Give back exactly the lines of the material below, starting with the line with "left elbow: (269, 260)" and going on through the line with "left ear: (428, 187)".

• Data to use
*** Block opens ***
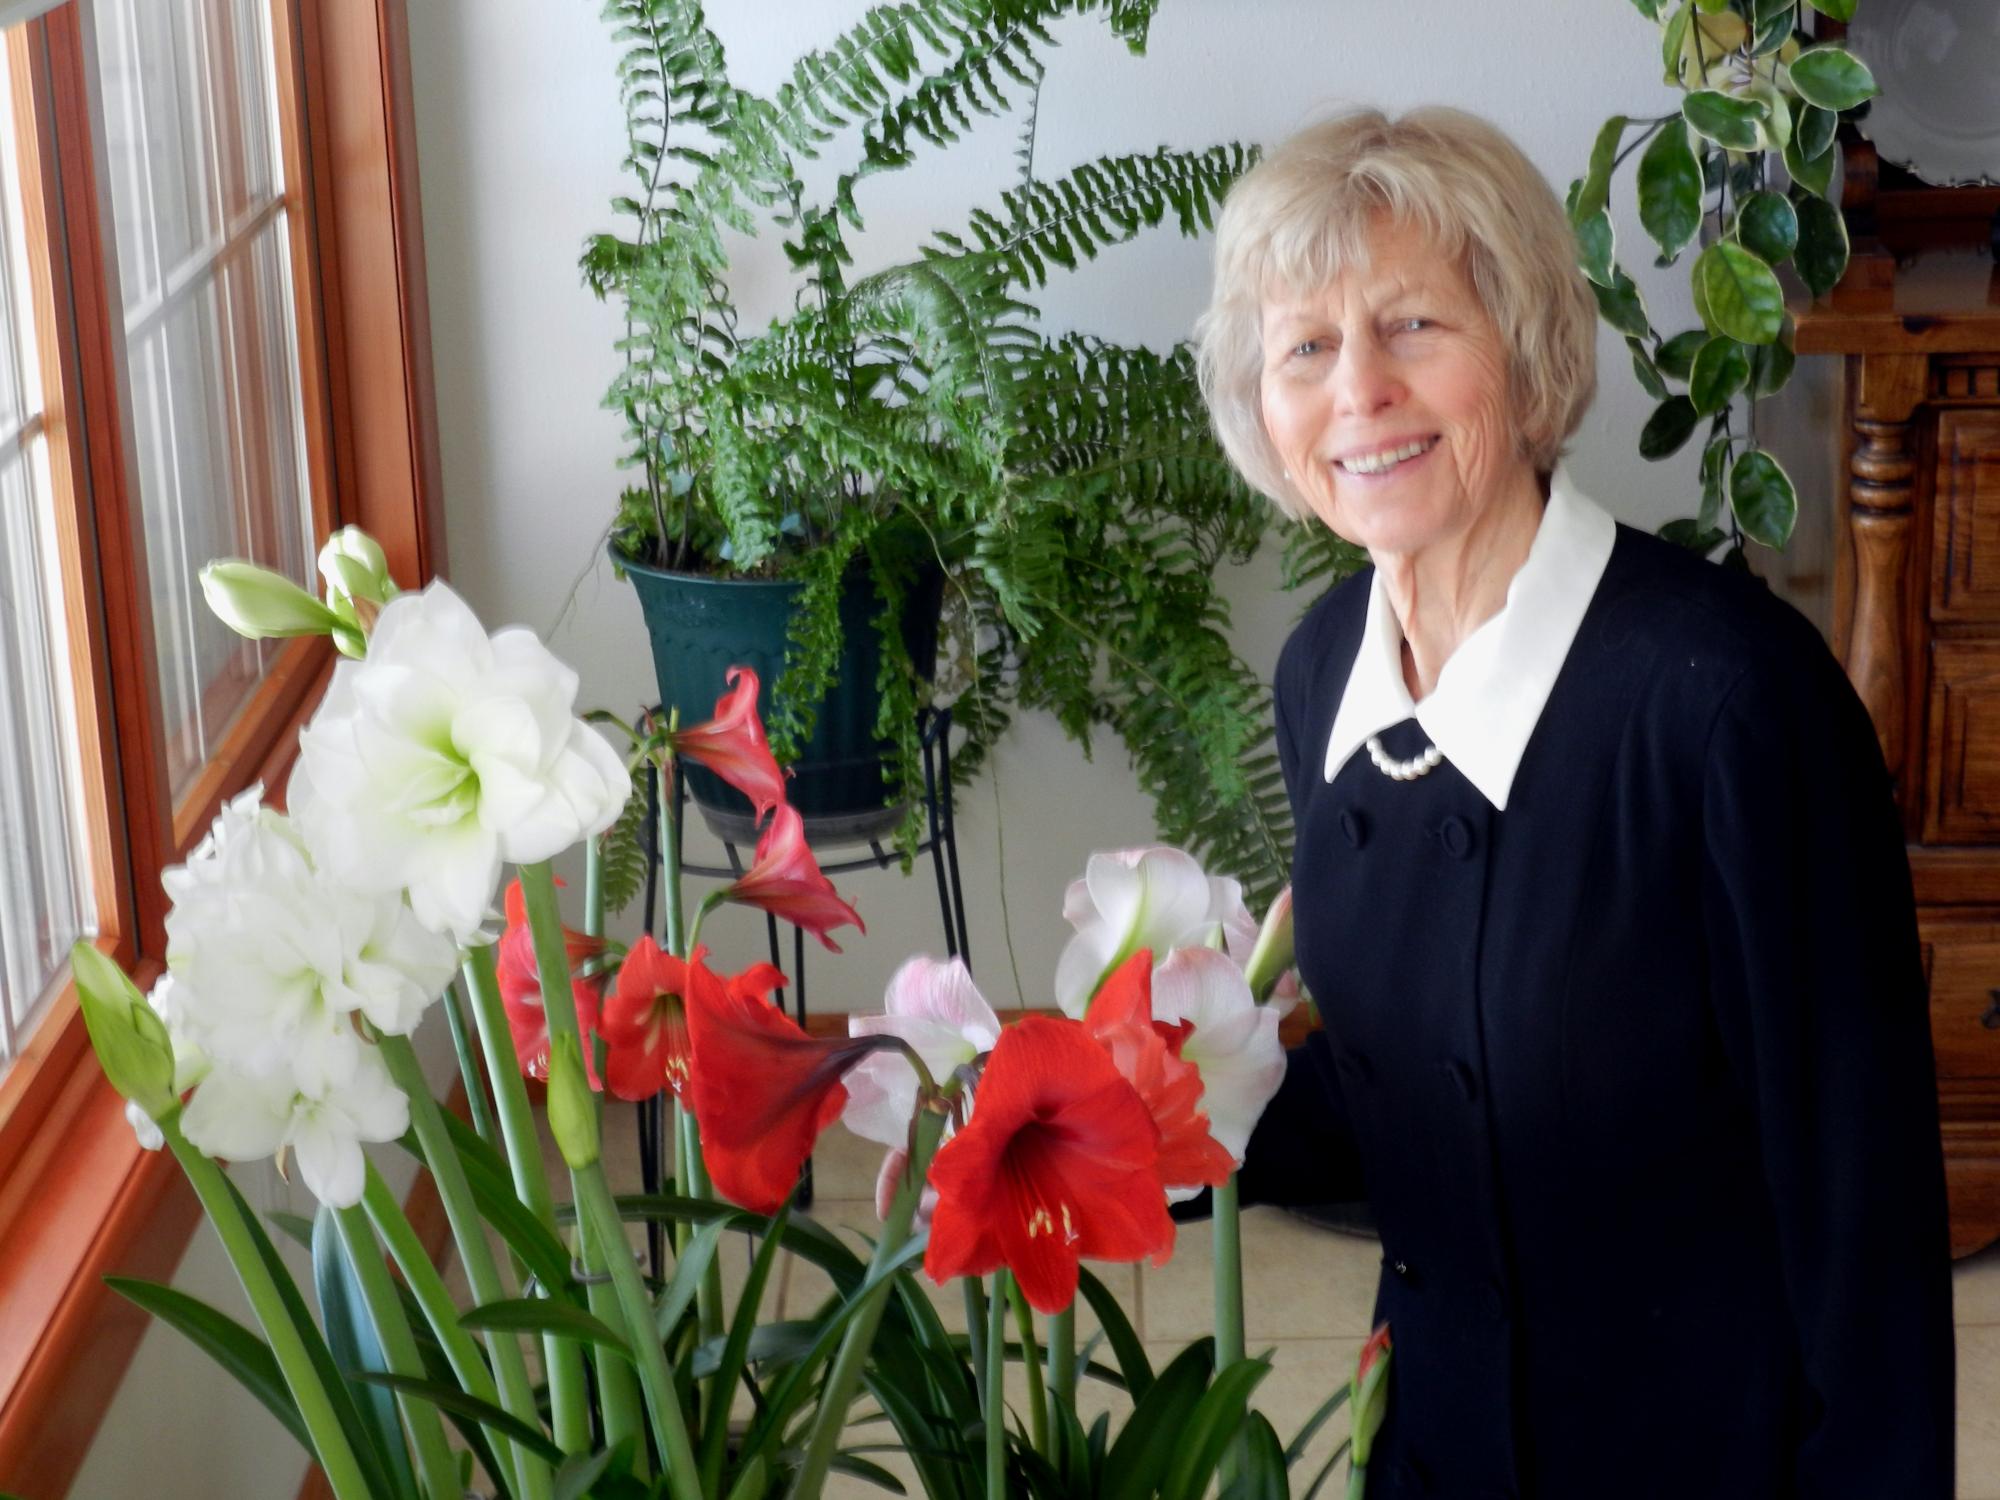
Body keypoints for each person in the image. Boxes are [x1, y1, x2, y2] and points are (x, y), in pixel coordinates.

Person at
*** Block closes ***
*** Block opens ***
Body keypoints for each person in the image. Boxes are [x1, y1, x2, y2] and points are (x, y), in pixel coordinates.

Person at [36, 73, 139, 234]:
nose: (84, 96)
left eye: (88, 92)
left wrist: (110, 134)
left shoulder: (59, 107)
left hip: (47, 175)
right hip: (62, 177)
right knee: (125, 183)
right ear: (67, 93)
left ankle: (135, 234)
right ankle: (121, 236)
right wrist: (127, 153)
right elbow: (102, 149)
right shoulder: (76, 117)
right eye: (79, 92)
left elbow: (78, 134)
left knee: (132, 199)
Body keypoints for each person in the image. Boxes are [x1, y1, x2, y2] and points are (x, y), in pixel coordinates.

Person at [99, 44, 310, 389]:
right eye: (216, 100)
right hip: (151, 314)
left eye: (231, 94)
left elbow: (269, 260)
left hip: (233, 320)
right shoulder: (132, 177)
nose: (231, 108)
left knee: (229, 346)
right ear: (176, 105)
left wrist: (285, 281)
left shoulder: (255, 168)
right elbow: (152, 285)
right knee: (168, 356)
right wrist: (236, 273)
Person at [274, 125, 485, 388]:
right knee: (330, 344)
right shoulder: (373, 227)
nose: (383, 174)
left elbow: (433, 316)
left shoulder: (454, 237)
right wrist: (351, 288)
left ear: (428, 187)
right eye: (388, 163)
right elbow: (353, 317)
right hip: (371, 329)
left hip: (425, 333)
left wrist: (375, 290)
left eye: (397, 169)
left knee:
*** Block closes ***
• Solved exercise
left elbow: (269, 260)
left hip: (233, 320)
right shoulder: (132, 177)
nose: (231, 108)
left knee: (229, 346)
right ear: (176, 105)
left wrist: (285, 281)
left shoulder: (255, 168)
right elbow: (152, 285)
right knee: (168, 356)
right wrist: (236, 273)
Person at [274, 125, 485, 388]:
right knee: (330, 344)
right shoulder: (373, 227)
nose: (383, 174)
left elbow: (433, 316)
left shoulder: (454, 237)
right wrist: (351, 288)
left ear: (428, 187)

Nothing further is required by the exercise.